A concept lattice can be drawn as a (Hasse) diagram in which concepts are
represented by nodes interconnected by lines going down from superconcept nodes to
subconcept ones.
  Priss [15], rewording an idea first mentioned by Kipke & Wille [8], suggests that
once linguistic databases are formalized as concept lattices, the lattices can serve as
an interlingua. She explains how a concept lattice can serve as a bridge between two
languages with the aid of the figure below (taken from [13]):




                             Fig. 2. – A concept lattice as an interlingua.


  [This figure] shows separate concept lattices for English and German words for
  “building”. The main difference between English and German is that in English
  “house” only applies to small residential buildings (denoted by letter “H”),
  whereas in German even small office buildings (denoted by letter “O”) and larger
  residential buildings can be called “Haus”. Only factories would not normally be
  called “Haus” in German. The lattice in the top of the figure constitutes an
  information channel in the sense of Barwise & Seligman [2] between the German
  and the English concept lattice. ([15] p. 158)

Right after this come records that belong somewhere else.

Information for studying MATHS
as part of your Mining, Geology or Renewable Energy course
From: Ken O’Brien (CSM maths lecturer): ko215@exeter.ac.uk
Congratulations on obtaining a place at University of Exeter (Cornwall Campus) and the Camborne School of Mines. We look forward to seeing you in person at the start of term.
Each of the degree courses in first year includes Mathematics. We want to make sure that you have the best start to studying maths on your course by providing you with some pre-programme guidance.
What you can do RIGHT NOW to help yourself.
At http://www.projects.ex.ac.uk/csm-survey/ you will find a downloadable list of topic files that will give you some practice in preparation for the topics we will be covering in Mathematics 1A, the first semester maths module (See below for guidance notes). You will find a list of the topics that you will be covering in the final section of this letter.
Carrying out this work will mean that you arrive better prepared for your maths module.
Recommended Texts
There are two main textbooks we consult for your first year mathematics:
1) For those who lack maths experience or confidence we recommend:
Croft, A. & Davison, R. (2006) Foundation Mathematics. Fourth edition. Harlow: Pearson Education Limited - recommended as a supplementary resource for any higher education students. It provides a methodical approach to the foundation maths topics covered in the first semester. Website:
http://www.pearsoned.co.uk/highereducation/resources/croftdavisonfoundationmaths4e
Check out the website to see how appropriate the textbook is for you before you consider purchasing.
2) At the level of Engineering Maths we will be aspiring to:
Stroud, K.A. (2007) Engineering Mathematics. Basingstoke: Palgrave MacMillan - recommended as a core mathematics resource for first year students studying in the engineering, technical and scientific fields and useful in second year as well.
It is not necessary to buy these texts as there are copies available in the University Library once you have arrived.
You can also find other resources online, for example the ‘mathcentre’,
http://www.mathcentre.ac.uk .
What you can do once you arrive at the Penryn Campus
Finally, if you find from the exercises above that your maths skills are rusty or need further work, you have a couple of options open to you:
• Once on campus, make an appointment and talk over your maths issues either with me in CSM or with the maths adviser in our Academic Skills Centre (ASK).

  We consider Priss’s approach a promising avenue for interlingua-based translation
strategies. We suggest that this approach can work not only for isolated words but
also even for text fragments. In what follows, we will sketch out a strategy with
interlingual concept lattices serving as filters for refining translation results. The
strategy proceeds as follows: 1) Compile a concept lattice from a data source like
WordNet. 2) Link the nodes of the lattice to their possibly corresponding expressions
in the source and target language. 3) Translate the input text into the target language
with no consideration of the pragmatic aspects of its meaning. 4) Integrate the
concepts derived from the input text into the concept lattice. The main motivation
behind this strategy is to refine the translation results to a certain extent by means of
pragmatic knowledge structured as formal contexts.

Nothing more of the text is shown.